** Text excerpt **
DCF and "Adjusted EBITDA" are the primary measures typically used in master limited partnerships ("MLPs") to evaluate their operating results. However, each MLP may define these terms differently, making comparisons difficult. In addition, DCF as reported may include non-sustainable items. Evaluating an MLP based on sustainable DCF is an exercise that must be undertaken (in conjunction with an evaluation of its growth prospects) because sustainable distributions coverage provides some protection in a downside scenario. When faced with such a scenario, MLPs that cannot maintain their distributions, or are totally reliant on debt and equity to finance growth capital, are likely to suffer significantly greater price deterioration.

KMP's reported DCF per unit for 2013 was $5.39 ($2,244 million in total), up from $5.07 ($1,778 million in total) for 2012. The method used by KMP to derive DCF is shown in Table 1 below:

(click to enlarge) Table 1: Figures in $ Millions. Source: Company 10-Q, 10-K, 8-K filings

Two items of particular note with respect to Table 1 are the adjustments labeled "Certain Items" and payments made to Kinder Morgan, Inc. (NYSE:KMI), KMP's general partner. The major reason for the increase in such payments is the higher incentive distribution rights ("IDRs") payment by KMP to KMI. The IDRs claim a significant portion of KMP's net income and cash flows. They totaled $1,632 million in 2013, an increase of approximately $310 million vs. 2012. KMI's IDRs entitle it to 48% of KMP's marginal DCF (i.e., to 48% of each incremental dollar of DCF generated by KMP). KMI also owns 11.6% of KMP's limited partner units as well as a 2% general partner's interest.

KMP's list of the "Certain Items" that are excluded in deriving DCF illustrate the ability of each MLP to adopt a unique approach to defining DCF. Table 2 shows the wide range of items that can be included in the list and provides a breakdown of each for the periods under review:

(click to enlarge) Table 2: Figures in $ Millions. Source: Company 10-Q, 10-K, 8-K filings

KMP's term for earnings before depreciation and amortization ("EBDA") is "Segment earnings before DD&A and certain items". EBDA and DCF reported by KMP for the periods under review are summarized in Table 3. This table indicates that in 2013 management prudently did not increase distributions faster than the rate of increase in EBDA.

** Data lines **
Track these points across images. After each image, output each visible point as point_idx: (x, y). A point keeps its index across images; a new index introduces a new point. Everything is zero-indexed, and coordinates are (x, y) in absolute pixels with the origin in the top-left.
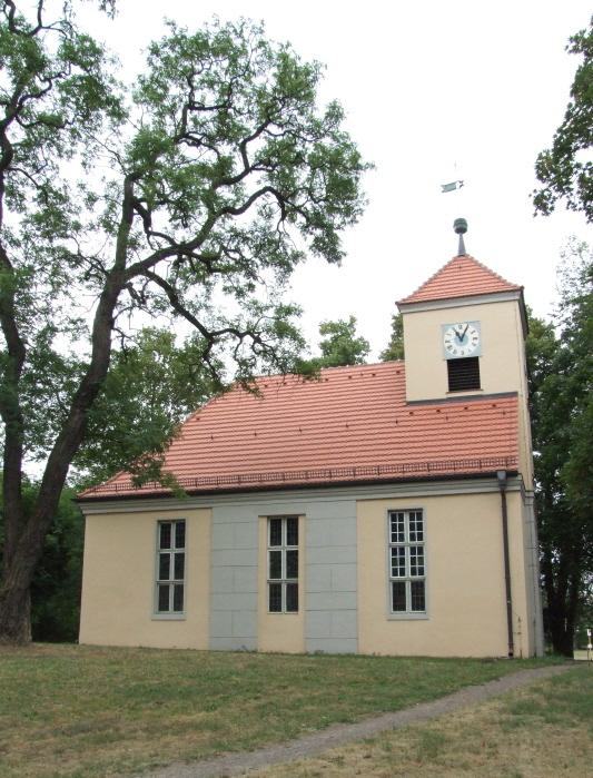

** Tasks and exercises **
1 – List every dollar amount that the excerpt on KMP's distributable cash flow states in millions.
2 – In the excerpt on KMP's distributable cash flow, take the part that opens with the words containing "KMP's list of" and closes with "increase in EBDA.". Write it out with "cautiously" substituted for "prudently".
3 – Continue the excerpt on KMP's distributable cash flow from where it stops.
The lines have no connection to the excerpt on KMP's distributable cash flow.

** Responses to the tasks **
1 – $2,244 million, $1,778 million, $1,632 million, $310 million

2 –
KMP's list of the "Certain Items" that are excluded in deriving DCF illustrate the ability of each MLP to adopt a unique approach to defining DCF. Table 2 shows the wide range of items that can be included in the list and provides a breakdown of each for the periods under review:

(click to enlarge) Table 2: Figures in $ Millions. Source: Company 10-Q, 10-K, 8-K filings

KMP's term for earnings before depreciation and amortization ("EBDA") is "Segment earnings before DD&A and certain items". EBDA and DCF reported by KMP for the periods under review are summarized in Table 3. This table indicates that in 2013 management cautiously did not increase distributions faster than the rate of increase in EBDA.

3 –
Table 3: Figures in $ Millions, except per unit amounts

In 4Q13 distribution growth exceeded growth in EBDA compared to 4Q12. Although this has occurred periodically in the past, it is nevertheless a development that bears watching because of its implications for sustainability of distributions.

In an article titled "Distributable Cash Flow" I present KMP's definition of DCF and definitions used by other MLPs. The generic reasons why DCF as reported by an MLP may differ from what I call sustainable DCF are reviewed in an article titled "Estimating sustainable DCF-why and how". A comparison between KMP's reported and sustainable DCF is presented in Table 4 below:

(click to enlarge) Table 4: Figures in $ Millions. Source: Company 10-Q, 10-K, 8-K filings, author estimates

The principal differences between sustainable and reported DCF are attributable to working capital and to a host of items grouped under "Other".

Most of the MLPs I follow exclude working capital changes, whether positive or negative, when deriving their reported DCF numbers. I generally do not include working capital generated in the definition of sustainable DCF, but I do deduct working capital invested. Despite appearing to be inconsistent, this makes sense because in order to meet my definition of sustainability the master limited partnerships should generate enough capital to cover normal working capital needs. On the other hand, cash generated from working capital is not a sustainable source and I therefore ignore it. Table 4 indicates that liquidation of working capital generated a substantial portion ($320 million) of the DCF reported in 2013.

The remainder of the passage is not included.